TASK OBJECTIVE. Copy exactly the lines from the one containing "load balancers/proxies to distribute the" through the last line of the records below, both included, and leave out the pictures.

=== SOURCE RECORDS ===

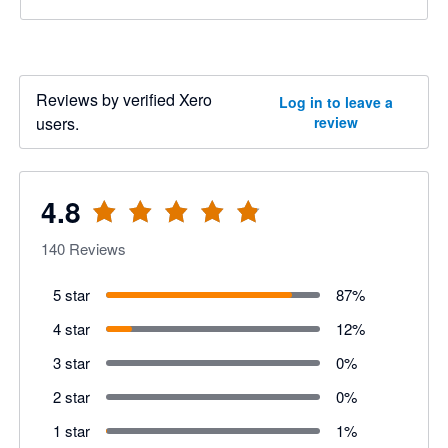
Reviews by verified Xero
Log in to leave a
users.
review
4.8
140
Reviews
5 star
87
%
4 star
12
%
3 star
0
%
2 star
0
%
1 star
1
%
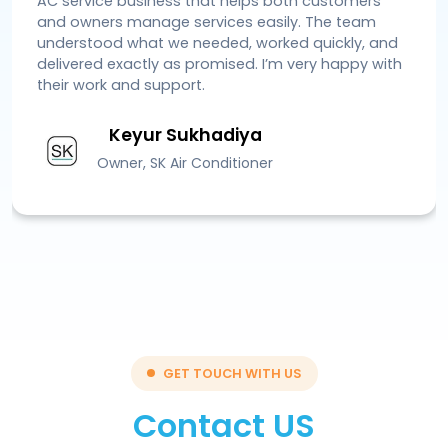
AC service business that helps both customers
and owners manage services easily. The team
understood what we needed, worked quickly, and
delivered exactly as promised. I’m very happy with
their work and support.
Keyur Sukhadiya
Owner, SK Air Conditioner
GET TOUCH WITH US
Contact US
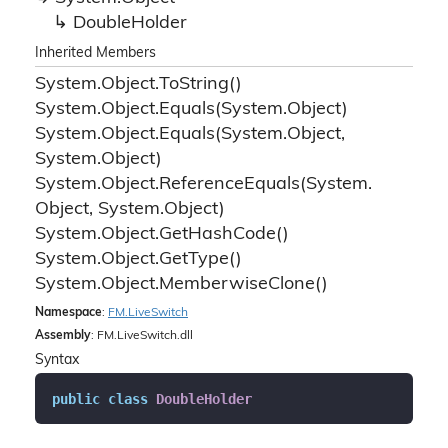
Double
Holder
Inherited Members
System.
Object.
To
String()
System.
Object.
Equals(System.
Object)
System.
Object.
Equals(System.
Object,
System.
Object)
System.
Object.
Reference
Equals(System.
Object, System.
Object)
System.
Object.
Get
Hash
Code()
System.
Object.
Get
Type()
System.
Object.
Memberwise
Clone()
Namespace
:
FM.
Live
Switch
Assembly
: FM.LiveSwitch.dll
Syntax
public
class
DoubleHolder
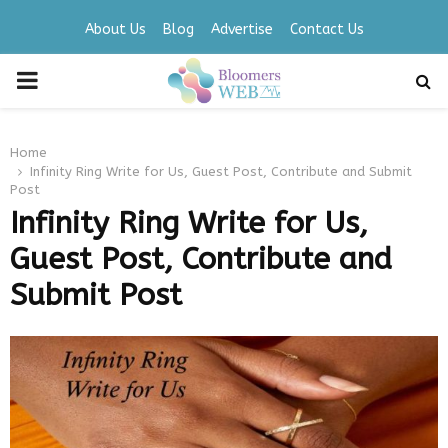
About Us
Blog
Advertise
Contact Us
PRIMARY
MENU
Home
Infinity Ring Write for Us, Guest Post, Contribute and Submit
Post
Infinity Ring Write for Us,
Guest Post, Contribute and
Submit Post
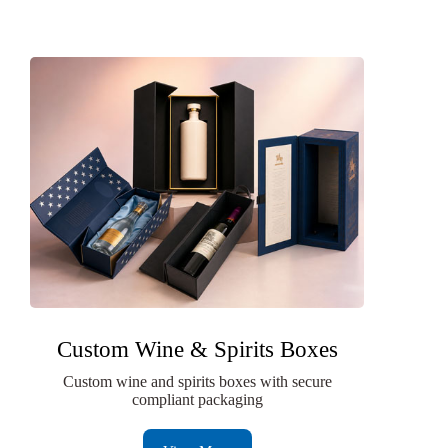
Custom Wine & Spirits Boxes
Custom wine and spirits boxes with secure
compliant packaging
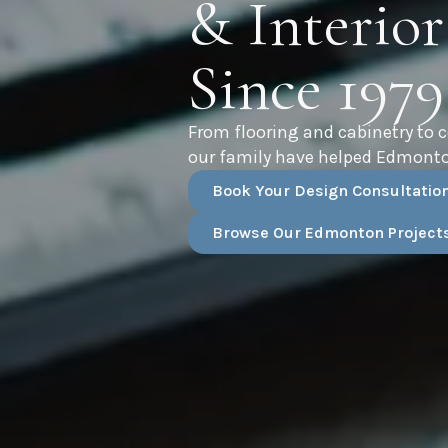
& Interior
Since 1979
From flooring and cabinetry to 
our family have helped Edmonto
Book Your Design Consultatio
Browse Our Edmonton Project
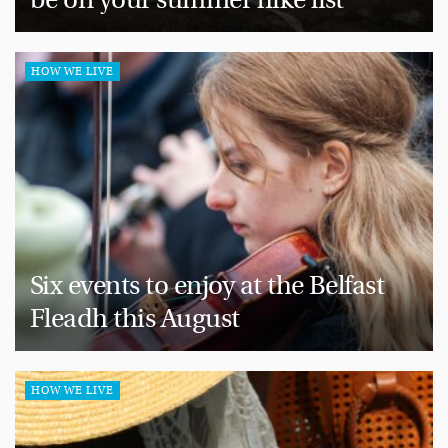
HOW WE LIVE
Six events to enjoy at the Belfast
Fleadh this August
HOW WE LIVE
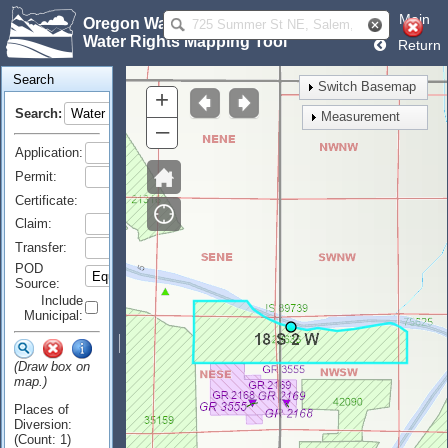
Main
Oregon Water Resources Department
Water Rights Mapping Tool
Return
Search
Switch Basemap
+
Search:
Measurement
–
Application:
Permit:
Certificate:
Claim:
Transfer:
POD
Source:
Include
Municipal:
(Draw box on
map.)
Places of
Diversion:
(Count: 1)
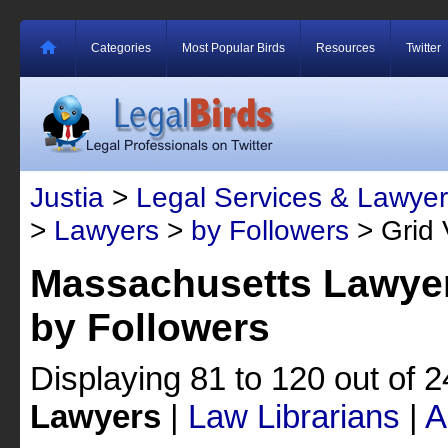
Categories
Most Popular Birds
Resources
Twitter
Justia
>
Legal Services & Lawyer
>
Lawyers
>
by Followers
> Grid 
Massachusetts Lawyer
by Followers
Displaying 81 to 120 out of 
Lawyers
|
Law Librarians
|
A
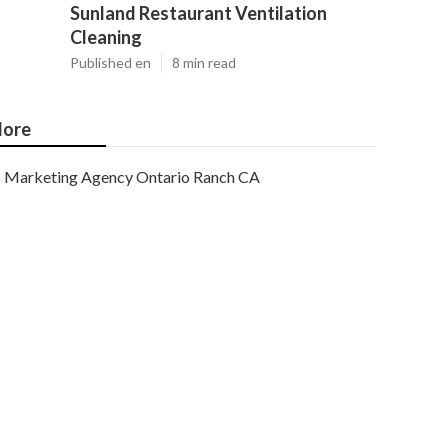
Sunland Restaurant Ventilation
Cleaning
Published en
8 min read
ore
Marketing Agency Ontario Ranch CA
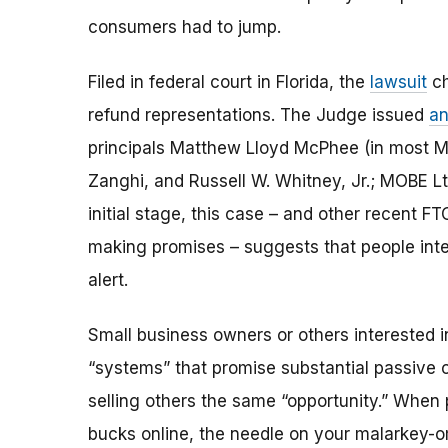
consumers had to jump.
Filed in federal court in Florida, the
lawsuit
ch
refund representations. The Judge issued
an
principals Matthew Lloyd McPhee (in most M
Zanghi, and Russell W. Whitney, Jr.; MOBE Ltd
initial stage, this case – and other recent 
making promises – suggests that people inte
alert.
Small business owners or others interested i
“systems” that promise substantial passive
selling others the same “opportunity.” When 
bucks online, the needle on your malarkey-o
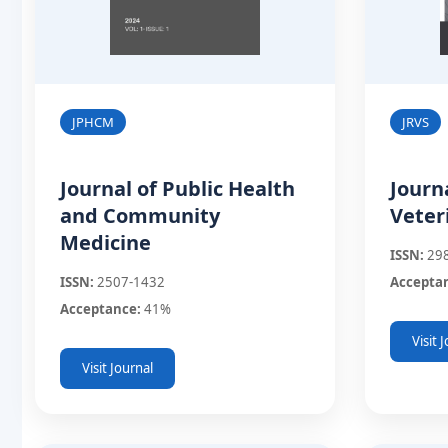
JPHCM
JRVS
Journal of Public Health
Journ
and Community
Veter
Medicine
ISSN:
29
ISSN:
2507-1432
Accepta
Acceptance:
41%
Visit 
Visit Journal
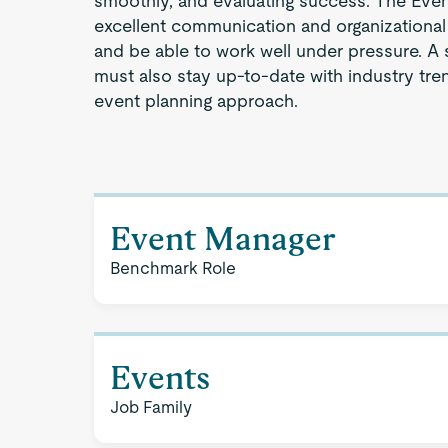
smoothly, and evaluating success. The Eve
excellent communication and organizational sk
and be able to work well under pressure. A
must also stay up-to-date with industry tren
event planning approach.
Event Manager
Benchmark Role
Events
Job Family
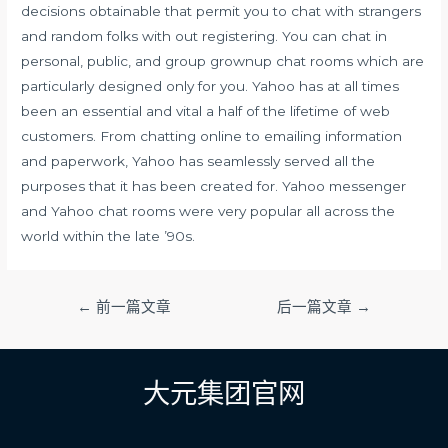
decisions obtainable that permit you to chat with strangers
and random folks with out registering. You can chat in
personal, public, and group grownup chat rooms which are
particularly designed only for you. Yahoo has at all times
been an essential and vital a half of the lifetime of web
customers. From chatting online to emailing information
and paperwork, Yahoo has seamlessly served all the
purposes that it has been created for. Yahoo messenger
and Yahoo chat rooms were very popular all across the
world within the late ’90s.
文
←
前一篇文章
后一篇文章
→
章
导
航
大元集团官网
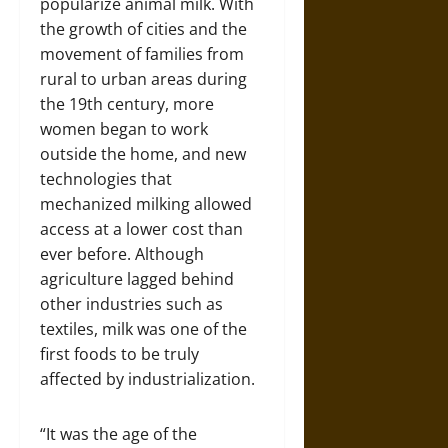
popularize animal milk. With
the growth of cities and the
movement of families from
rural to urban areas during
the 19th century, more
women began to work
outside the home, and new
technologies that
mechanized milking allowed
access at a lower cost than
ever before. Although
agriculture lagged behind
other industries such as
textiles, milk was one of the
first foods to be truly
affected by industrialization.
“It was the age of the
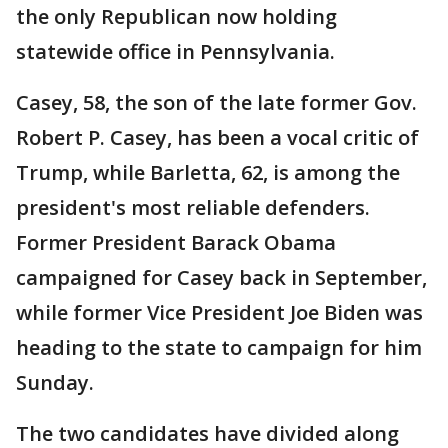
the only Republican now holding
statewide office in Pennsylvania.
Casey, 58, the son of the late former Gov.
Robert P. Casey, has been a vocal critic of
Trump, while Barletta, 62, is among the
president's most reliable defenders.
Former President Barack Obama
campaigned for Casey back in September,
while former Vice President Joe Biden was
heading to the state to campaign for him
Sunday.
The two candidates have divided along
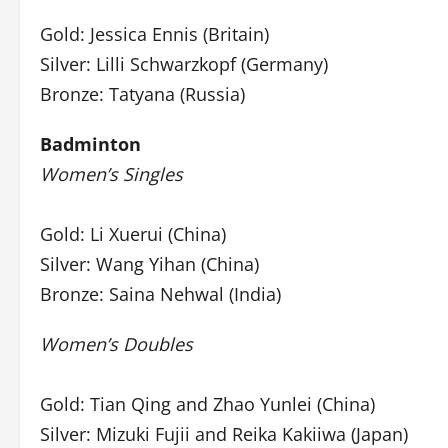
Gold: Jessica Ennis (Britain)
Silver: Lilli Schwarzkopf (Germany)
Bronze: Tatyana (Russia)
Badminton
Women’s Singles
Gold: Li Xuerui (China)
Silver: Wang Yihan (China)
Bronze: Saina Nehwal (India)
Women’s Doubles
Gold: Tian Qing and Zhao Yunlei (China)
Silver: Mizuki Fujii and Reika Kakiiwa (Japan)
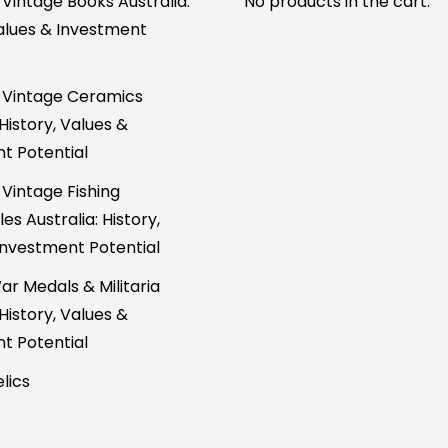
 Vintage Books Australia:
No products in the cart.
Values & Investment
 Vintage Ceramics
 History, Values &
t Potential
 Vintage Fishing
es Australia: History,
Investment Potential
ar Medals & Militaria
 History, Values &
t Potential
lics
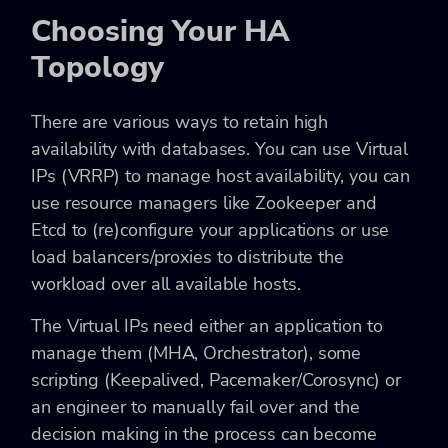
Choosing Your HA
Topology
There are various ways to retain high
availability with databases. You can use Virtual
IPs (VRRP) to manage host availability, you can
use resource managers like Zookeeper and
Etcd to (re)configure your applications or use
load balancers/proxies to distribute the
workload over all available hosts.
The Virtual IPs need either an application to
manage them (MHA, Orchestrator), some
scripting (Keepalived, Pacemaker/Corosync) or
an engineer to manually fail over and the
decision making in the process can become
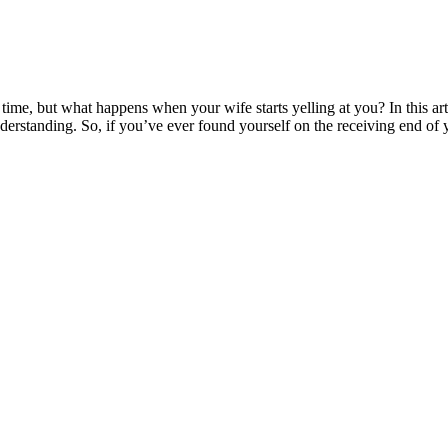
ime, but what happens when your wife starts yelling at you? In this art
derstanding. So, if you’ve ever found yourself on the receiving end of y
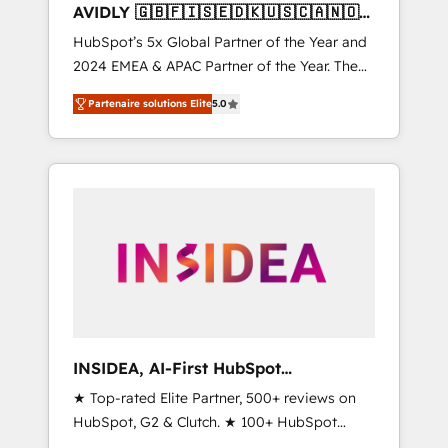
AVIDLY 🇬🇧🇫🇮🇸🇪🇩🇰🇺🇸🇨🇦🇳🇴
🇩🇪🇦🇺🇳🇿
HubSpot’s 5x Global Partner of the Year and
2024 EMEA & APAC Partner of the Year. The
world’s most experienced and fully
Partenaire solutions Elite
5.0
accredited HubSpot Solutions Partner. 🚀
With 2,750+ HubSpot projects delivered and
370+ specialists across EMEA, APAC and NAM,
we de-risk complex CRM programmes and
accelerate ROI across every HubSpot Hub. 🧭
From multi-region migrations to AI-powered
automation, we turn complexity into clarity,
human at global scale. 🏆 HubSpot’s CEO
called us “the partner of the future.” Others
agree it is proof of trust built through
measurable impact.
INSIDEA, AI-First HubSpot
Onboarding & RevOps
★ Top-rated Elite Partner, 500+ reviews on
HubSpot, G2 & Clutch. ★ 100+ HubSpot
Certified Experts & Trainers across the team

===

FINAL ANSWER.
load balancers/proxies to distribute the
workload over all available hosts.
The Virtual IPs need either an application to
manage them (MHA, Orchestrator), some
scripting (Keepalived, Pacemaker/Corosync) or
an engineer to manually fail over and the
decision making in the process can become
ime, but what happens when your wife starts yelling at you? In this art
derstanding. So, if you’ve ever found yourself on the receiving end of y
AVIDLY 🇬🇧🇫🇮🇸🇪🇩🇰🇺🇸🇨🇦🇳🇴
🇩🇪🇦🇺🇳🇿
HubSpot’s 5x Global Partner of the Year and
2024 EMEA & APAC Partner of the Year. The
world’s most experienced and fully
Partenaire solutions Elite
5.0
accredited HubSpot Solutions Partner. 🚀
With 2,750+ HubSpot projects delivered and
370+ specialists across EMEA, APAC and NAM,
we de-risk complex CRM programmes and
accelerate ROI across every HubSpot Hub. 🧭
From multi-region migrations to AI-powered
automation, we turn complexity into clarity,
human at global scale. 🏆 HubSpot’s CEO
called us “the partner of the future.” Others
agree it is proof of trust built through
measurable impact.
INSIDEA, AI-First HubSpot
Onboarding & RevOps
★ Top-rated Elite Partner, 500+ reviews on
HubSpot, G2 & Clutch. ★ 100+ HubSpot
Certified Experts & Trainers across the team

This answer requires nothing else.